Quand Évangeline avança vers lui avec le papier-toilette et le savon, il garda les mains enfoncées dans ses poches. Il recula d’un pas pour la laisser pénétrer dans la chambre. Dès qu’elle fut entrée, il se dirigea vers le chariot pour jeter un coup d’œil sur la feuille posée dessus. Face à la chambre 112, elle avait noté « Serviettes ». Gladden regarda autour de lui en regagnant sa chambre. Le motel se composait de deux étages disposés autour d’une cour intérieure, chacun comportant une vingtaine de chambres. Il aperçut un autre chariot d’entretien à l’étage au-dessus, en face. Celui-ci se tenait devant une porte ouverte, mais la femme de chambre était invisible. Aucun client ne traînait au bord de la piscine située au milieu de la cour. Il taisait trop froid. Il n’y avait personne dans les parages.

Il entra dans sa chambre et referma la porte, au moment même où Évangeline ressortait de la salle de bains avec le sac de la poubelle.

— La porte doit rester ouverte quand nous faisons le ménage dans une chambre, dit-elle. C’est le règlement.

Il lui barra la route.

— Vous avez vu la photo ?

— Hein ? Excusez-moi, monsieur, je dois rouvrir la…

— Vous avez vu la photo sur l’ordinateur ? sur le lit ?

Il désigna le portable en observant le regard de la femme de chambre. Celle-ci paraissait troublée, mais elle ne se retourna pas.

— Quelle photo ?

Elle tourna enfin la tête vers le lit affaissé, puis se retourna vers lui, avec la même expression de confusion, teintée d’un agacement croissant.

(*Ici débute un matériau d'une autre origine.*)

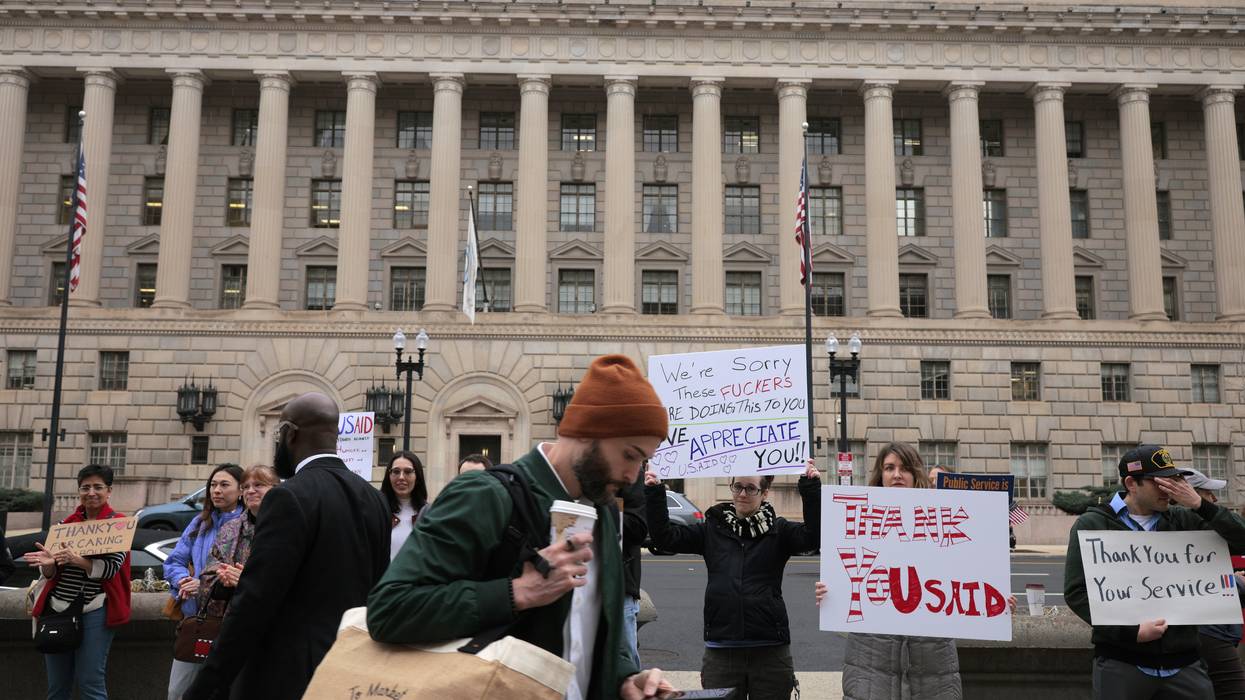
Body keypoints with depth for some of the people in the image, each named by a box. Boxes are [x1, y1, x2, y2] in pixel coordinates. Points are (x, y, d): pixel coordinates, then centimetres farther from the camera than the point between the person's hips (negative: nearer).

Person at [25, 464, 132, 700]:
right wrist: (48, 563, -12)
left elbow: (111, 568, -13)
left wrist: (77, 560, -29)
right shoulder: (67, 523, 12)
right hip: (57, 608, 5)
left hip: (94, 611, -5)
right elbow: (50, 574, 11)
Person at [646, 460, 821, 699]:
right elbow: (666, 536, 1)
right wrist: (654, 494, -8)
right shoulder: (713, 529, 7)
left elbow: (814, 536, -13)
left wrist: (811, 490, -21)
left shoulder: (777, 530, 3)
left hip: (770, 651, -1)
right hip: (721, 649, 1)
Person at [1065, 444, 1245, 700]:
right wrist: (1132, 631, -17)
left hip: (1183, 662, 3)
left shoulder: (1182, 520, 7)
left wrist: (1200, 504, -9)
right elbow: (1076, 592, -7)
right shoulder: (1093, 524, -2)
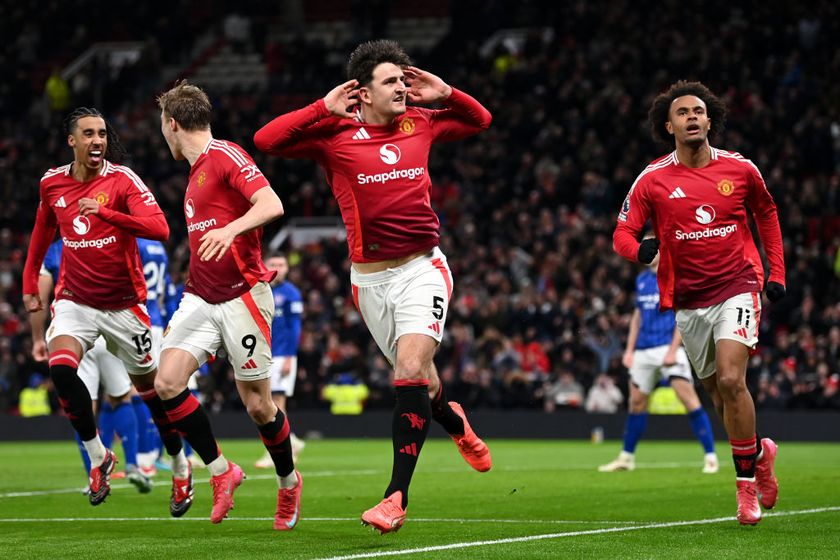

— J’ai rien pris du tout ! Vous n’avez qu’à appeler M. Braggs si vous croyez que j’ai volé quelque chose. Je suis honnête, moi. Il aura qu’à demander à une autre fille de me fouiller. Je l’ai pas prise votre photo ! Je sais même pas de quelle photo vous parlez !

Gladden l’observa un instant, puis sourit.

— Oui, je crois que vous êtes une femme honnête, Évangeline. Mais j’ai besoin d’être sûr. Vous comprenez.